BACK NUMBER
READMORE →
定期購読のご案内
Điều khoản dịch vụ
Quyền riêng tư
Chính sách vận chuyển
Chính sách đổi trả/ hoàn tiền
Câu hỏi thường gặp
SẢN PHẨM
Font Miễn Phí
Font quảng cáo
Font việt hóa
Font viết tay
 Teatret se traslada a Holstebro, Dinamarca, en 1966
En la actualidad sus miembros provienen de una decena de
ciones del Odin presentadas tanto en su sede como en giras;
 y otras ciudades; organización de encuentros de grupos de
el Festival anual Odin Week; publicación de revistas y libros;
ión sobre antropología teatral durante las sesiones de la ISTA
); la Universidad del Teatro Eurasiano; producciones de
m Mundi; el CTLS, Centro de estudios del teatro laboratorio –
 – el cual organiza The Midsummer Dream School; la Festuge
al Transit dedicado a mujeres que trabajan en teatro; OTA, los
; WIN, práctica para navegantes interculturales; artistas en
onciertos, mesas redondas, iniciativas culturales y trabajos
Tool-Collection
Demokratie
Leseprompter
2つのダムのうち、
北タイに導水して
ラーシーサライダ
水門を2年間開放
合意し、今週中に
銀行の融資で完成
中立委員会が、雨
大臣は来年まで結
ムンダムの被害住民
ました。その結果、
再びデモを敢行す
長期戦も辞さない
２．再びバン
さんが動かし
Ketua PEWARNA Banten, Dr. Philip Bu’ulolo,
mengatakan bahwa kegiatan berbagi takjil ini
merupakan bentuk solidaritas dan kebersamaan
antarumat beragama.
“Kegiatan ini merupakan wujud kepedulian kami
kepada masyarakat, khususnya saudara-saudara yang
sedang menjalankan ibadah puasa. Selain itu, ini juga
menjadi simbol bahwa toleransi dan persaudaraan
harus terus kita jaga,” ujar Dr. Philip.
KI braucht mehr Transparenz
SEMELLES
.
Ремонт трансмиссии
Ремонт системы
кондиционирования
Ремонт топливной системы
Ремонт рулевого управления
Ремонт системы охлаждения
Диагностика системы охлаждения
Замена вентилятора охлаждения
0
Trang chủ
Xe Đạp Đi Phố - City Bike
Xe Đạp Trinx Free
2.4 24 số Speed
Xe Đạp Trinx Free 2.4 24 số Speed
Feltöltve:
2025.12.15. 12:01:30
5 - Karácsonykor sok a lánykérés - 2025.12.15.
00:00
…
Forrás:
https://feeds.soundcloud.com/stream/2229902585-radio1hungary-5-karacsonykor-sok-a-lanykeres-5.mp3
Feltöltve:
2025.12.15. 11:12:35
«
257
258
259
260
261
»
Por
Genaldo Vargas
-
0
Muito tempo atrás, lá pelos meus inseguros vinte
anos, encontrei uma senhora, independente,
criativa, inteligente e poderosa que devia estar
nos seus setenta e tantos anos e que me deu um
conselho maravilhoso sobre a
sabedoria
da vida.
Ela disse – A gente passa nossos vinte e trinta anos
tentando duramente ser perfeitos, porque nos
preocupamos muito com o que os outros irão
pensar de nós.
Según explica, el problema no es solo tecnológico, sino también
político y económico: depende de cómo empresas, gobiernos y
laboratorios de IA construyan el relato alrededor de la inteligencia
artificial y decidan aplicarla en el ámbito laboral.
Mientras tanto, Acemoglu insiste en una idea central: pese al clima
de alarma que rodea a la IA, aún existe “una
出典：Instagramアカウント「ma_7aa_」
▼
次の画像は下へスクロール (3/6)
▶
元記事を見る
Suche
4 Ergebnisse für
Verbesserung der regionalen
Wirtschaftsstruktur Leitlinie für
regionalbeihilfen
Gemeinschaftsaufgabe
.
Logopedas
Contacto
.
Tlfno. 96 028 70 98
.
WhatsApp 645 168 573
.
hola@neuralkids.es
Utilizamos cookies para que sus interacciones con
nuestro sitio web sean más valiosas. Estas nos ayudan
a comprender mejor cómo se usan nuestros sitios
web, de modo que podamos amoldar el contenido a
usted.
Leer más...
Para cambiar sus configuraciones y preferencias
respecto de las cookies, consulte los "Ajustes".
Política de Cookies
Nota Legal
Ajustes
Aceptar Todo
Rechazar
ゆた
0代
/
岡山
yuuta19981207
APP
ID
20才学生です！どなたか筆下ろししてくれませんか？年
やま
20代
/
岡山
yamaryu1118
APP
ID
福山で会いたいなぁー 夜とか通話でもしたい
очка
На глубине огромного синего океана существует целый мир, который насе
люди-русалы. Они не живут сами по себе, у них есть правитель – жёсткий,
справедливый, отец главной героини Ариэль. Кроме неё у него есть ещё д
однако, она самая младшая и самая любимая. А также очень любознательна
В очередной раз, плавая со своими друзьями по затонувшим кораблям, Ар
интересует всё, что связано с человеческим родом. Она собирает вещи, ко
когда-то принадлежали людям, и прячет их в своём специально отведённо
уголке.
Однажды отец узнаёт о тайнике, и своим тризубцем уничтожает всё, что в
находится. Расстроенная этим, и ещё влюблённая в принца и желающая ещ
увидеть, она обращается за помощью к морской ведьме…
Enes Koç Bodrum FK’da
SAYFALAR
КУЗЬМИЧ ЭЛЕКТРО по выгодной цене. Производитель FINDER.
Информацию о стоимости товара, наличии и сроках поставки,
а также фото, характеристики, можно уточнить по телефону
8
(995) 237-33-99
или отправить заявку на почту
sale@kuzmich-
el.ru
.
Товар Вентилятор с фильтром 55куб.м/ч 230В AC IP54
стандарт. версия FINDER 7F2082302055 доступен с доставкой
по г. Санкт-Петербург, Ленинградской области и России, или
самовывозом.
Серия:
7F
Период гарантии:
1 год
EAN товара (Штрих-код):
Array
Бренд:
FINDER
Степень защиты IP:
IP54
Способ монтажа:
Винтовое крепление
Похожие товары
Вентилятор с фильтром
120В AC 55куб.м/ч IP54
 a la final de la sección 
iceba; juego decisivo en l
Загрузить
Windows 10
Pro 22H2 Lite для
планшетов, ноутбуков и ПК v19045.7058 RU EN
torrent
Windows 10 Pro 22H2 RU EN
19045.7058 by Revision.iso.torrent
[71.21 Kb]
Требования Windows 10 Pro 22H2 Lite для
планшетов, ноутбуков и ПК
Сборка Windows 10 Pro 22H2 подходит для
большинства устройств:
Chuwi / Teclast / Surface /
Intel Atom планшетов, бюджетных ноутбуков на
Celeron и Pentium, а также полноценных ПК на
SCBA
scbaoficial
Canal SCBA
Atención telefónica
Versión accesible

◇ ◇ ◇ ◇ ◇

Could you copy out every one of the rows above, word for word and in the same order?

BACK NUMBER
READMORE →
定期購読のご案内
Điều khoản dịch vụ
Quyền riêng tư
Chính sách vận chuyển
Chính sách đổi trả/ hoàn tiền
Câu hỏi thường gặp
SẢN PHẨM
Font Miễn Phí
Font quảng cáo
Font việt hóa
Font viết tay
 Teatret se traslada a Holstebro, Dinamarca, en 1966
En la actualidad sus miembros provienen de una decena de
ciones del Odin presentadas tanto en su sede como en giras;
 y otras ciudades; organización de encuentros de grupos de
el Festival anual Odin Week; publicación de revistas y libros;
ión sobre antropología teatral durante las sesiones de la ISTA
); la Universidad del Teatro Eurasiano; producciones de
m Mundi; el CTLS, Centro de estudios del teatro laboratorio –
 – el cual organiza The Midsummer Dream School; la Festuge
al Transit dedicado a mujeres que trabajan en teatro; OTA, los
; WIN, práctica para navegantes interculturales; artistas en
onciertos, mesas redondas, iniciativas culturales y trabajos
Tool-Collection
Demokratie
Leseprompter
2つのダムのうち、
北タイに導水して
ラーシーサライダ
水門を2年間開放
合意し、今週中に
銀行の融資で完成
中立委員会が、雨
大臣は来年まで結
ムンダムの被害住民
ました。その結果、
再びデモを敢行す
長期戦も辞さない
２．再びバン
さんが動かし
Ketua PEWARNA Banten, Dr. Philip Bu’ulolo,
mengatakan bahwa kegiatan berbagi takjil ini
merupakan bentuk solidaritas dan kebersamaan
antarumat beragama.
“Kegiatan ini merupakan wujud kepedulian kami
kepada masyarakat, khususnya saudara-saudara yang
sedang menjalankan ibadah puasa. Selain itu, ini juga
menjadi simbol bahwa toleransi dan persaudaraan
harus terus kita jaga,” ujar Dr. Philip.
KI braucht mehr Transparenz
SEMELLES
.
Ремонт трансмиссии
Ремонт системы
кондиционирования
Ремонт топливной системы
Ремонт рулевого управления
Ремонт системы охлаждения
Диагностика системы охлаждения
Замена вентилятора охлаждения
0
Trang chủ
Xe Đạp Đi Phố - City Bike
Xe Đạp Trinx Free
2.4 24 số Speed
Xe Đạp Trinx Free 2.4 24 số Speed
Feltöltve:
2025.12.15. 12:01:30
5 - Karácsonykor sok a lánykérés - 2025.12.15.
00:00
…
Forrás:
https://feeds.soundcloud.com/stream/2229902585-radio1hungary-5-karacsonykor-sok-a-lanykeres-5.mp3
Feltöltve:
2025.12.15. 11:12:35
«
257
258
259
260
261
»
Por
Genaldo Vargas
-
0
Muito tempo atrás, lá pelos meus inseguros vinte
anos, encontrei uma senhora, independente,
criativa, inteligente e poderosa que devia estar
nos seus setenta e tantos anos e que me deu um
conselho maravilhoso sobre a
sabedoria
da vida.
Ela disse – A gente passa nossos vinte e trinta anos
tentando duramente ser perfeitos, porque nos
preocupamos muito com o que os outros irão
pensar de nós.
Según explica, el problema no es solo tecnológico, sino también
político y económico: depende de cómo empresas, gobiernos y
laboratorios de IA construyan el relato alrededor de la inteligencia
artificial y decidan aplicarla en el ámbito laboral.
Mientras tanto, Acemoglu insiste en una idea central: pese al clima
de alarma que rodea a la IA, aún existe “una
出典：Instagramアカウント「ma_7aa_」
▼
次の画像は下へスクロール (3/6)
▶
元記事を見る
Suche
4 Ergebnisse für
Verbesserung der regionalen
Wirtschaftsstruktur Leitlinie für
regionalbeihilfen
Gemeinschaftsaufgabe
.
Logopedas
Contacto
.
Tlfno. 96 028 70 98
.
WhatsApp 645 168 573
.
hola@neuralkids.es
Utilizamos cookies para que sus interacciones con
nuestro sitio web sean más valiosas. Estas nos ayudan
a comprender mejor cómo se usan nuestros sitios
web, de modo que podamos amoldar el contenido a
usted.
Leer más...
Para cambiar sus configuraciones y preferencias
respecto de las cookies, consulte los "Ajustes".
Política de Cookies
Nota Legal
Ajustes
Aceptar Todo
Rechazar
ゆた
0代
/
岡山
yuuta19981207
APP
ID
20才学生です！どなたか筆下ろししてくれませんか？年
やま
20代
/
岡山
yamaryu1118
APP
ID
福山で会いたいなぁー 夜とか通話でもしたい
очка
На глубине огромного синего океана существует целый мир, который насе
люди-русалы. Они не живут сами по себе, у них есть правитель – жёсткий,
справедливый, отец главной героини Ариэль. Кроме неё у него есть ещё д
однако, она самая младшая и самая любимая. А также очень любознательна
В очередной раз, плавая со своими друзьями по затонувшим кораблям, Ар
интересует всё, что связано с человеческим родом. Она собирает вещи, ко
когда-то принадлежали людям, и прячет их в своём специально отведённо
уголке.
Однажды отец узнаёт о тайнике, и своим тризубцем уничтожает всё, что в
находится. Расстроенная этим, и ещё влюблённая в принца и желающая ещ
увидеть, она обращается за помощью к морской ведьме…
Enes Koç Bodrum FK’da
SAYFALAR
КУЗЬМИЧ ЭЛЕКТРО по выгодной цене. Производитель FINDER.
Информацию о стоимости товара, наличии и сроках поставки,
а также фото, характеристики, можно уточнить по телефону
8
(995) 237-33-99
или отправить заявку на почту
sale@kuzmich-
el.ru
.
Товар Вентилятор с фильтром 55куб.м/ч 230В AC IP54
стандарт. версия FINDER 7F2082302055 доступен с доставкой
по г. Санкт-Петербург, Ленинградской области и России, или
самовывозом.
Серия:
7F
Период гарантии:
1 год
EAN товара (Штрих-код):
Array
Бренд:
FINDER
Степень защиты IP:
IP54
Способ монтажа:
Винтовое крепление
Похожие товары
Вентилятор с фильтром
120В AC 55куб.м/ч IP54
 a la final de la sección 
iceba; juego decisivo en l
Загрузить
Windows 10
Pro 22H2 Lite для
планшетов, ноутбуков и ПК v19045.7058 RU EN
torrent
Windows 10 Pro 22H2 RU EN
19045.7058 by Revision.iso.torrent
[71.21 Kb]
Требования Windows 10 Pro 22H2 Lite для
планшетов, ноутбуков и ПК
Сборка Windows 10 Pro 22H2 подходит для
большинства устройств:
Chuwi / Teclast / Surface /
Intel Atom планшетов, бюджетных ноутбуков на
Celeron и Pentium, а также полноценных ПК на
SCBA
scbaoficial
Canal SCBA
Atención telefónica
Versión accesible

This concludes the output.